You’ve crafted the perfect text message. Your campaign goes off without a hitch. Then, when you look at your costs you see they’re five times what you expected. Leading you to think: What is a segment and why am I being charged for so many of them?
We’ll pull back the covers on SMS standards to give you an answer.
Here’s what we’ll cover:
Understanding what a segment is and how it affects your bill
Encoding standards and headers you use to send messages
Crafting the perfect message
Subtle gotchas & pro-tips
Looking Back on Older Phones to Understand a Segment
Think back to when you first started texting. While hammering out messages on an older keyboard, you may have noticed a counter ticking down from 160 next to a 1. When that counter hit 0, you’d see that 1 that was sitting next to the 160 jump up to a 2. This means you’d end up with two messages on your bill. This first number was counting how many characters you had left per segment and the second one was counting how many segments you had used.
What’s Changed About Segments Since Back in The Day
SMS standards have barely changed since the days of flip phones. Messages are still sent in 140-byte parts, known as message segments.
When CGT communicates with carriers to send out SMS messages, we send them one segment at a time. To figure out how many characters this affords you, we’re going to have to do a little math.
A Little Math, Much Clearer Insight Into Segments
Standard SMS encoding uses the GSM 03.38 character set, which takes 7 bits to encode a character. 140 bytes x 8 bits in a byte divided by 7 bits leaves us with the 160-character message segment.
Message segments are how CGT (and the SMS industry as a whole) counts messages.
This means that in addition to your costs, you should also think in terms of segments when you’re analyzing SMS throughput. Throughput varies by the sending number you’re using, but in all cases, it’s counted in terms of Message Segments per Second rather than total messages.
If getting your message out in a certain window is important to you, make sure you know how many segments you’re sending.
How Does the Perfect Message Behave?
Going back to your perfect text message, you count the characters, and something still seems off. You’ve only used 210 characters, but it looks like each of these messages has more than two segments.
Part of the answer lies in the encoding. Notice that this message has UCS2 listed as the encoding instead of GSM. CGT has to use a different character set to accommodate a message as lit as this one. You may have noticed if you clicked on the GSM link above that it didn’t contain any ?’s. When you send messages with non-GSM characters, such as Emojis we have to use a different type of encoding known as UCS-2. UCS2 takes 16 bits to encode each character, so going back to the math we did above, we now have a limit of 70 characters (140 bytes * 8 bits in a byte / 16 bits). Besides emojis, you should also be careful with accented characters. GSM 03.38 includes some accented characters such as ñ, à, and ö, but does not include others such as á, í, or ú.

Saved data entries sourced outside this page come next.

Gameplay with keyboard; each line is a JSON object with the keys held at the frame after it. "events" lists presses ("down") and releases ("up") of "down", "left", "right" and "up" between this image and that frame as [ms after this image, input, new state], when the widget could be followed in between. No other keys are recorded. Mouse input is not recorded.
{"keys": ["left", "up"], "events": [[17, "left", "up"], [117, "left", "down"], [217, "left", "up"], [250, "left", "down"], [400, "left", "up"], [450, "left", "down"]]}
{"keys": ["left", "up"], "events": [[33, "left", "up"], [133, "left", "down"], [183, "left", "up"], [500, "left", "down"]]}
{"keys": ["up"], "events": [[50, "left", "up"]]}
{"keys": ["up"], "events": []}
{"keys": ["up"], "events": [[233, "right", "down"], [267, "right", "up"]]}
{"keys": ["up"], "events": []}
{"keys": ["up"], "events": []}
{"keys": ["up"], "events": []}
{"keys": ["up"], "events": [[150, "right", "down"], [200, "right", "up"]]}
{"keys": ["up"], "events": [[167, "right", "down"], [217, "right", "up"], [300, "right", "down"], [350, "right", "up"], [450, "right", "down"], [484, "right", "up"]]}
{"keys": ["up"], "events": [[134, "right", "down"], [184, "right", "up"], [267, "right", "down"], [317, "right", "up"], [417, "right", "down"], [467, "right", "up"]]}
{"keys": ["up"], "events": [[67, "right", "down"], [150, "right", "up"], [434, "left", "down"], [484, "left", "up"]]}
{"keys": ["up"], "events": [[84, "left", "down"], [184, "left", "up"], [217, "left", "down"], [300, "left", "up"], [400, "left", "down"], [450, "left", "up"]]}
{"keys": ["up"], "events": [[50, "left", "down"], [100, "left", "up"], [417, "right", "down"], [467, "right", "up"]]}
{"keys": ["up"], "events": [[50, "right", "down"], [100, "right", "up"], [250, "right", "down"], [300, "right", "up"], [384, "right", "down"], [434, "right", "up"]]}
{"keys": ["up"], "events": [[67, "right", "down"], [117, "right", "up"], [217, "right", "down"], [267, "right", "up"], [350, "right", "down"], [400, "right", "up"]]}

What Exactly Does a Data Header Do?
Still, it looks like with this 70-character limit, this message should still only be three segments, not four. The last piece of the puzzle lies in concatenation. When you send multi-segment, messages CGT uses User Data Headers to tell the destination how to reassemble it. This takes up 6 bytes per message leaving only 67 characters for UCS2 encoded messages or 153 for GSM encoded messages.
Maybe it turns out the fire emojis aren’t worth it after all. However, when you trim the same message down and resend it, it still doesn’t seem to work out quite right:
This message contains two of the “gotchas” that commonly cause encoding issues: smart quotes and non-GSM spaces. Look at this message that appears almost identical:
There are only three characters that have been switched: the spaces between sentences were changed from ‘ ’ to ‘ ’ (U+2002 to U+0020) and the “smart quote” after Shakespeare was replaced with a standard apostrophe ‘ instead ‘ (U+2019 to U+0027). Smart quotes are usually a result of text editors being too darn helpful. Non-GSM spaces are usually a result of copying and pasting. Be extra careful with those as they’re often converted to conventional spaces for display. Message bodies that contain non-GSM spaces in the API will be formatted as regular U+0020 spaces for display.
To help you calculate your message segment count, you can use tools like the Message Segment Calculator. This can be especially useful in ensuring that your messages are appropriately segmented and that you are aware of the potential costs and spam risks associated with longer messages.
Understanding message segment count is essential for effective communication in the digital age. To avoid having your messages marked as spam, it's crucial to craft messages that are relevant, contain genuine content, and adhere to established messaging practices. By doing so, you can ensure that your messages reach their intended recipients without being flagged as spam.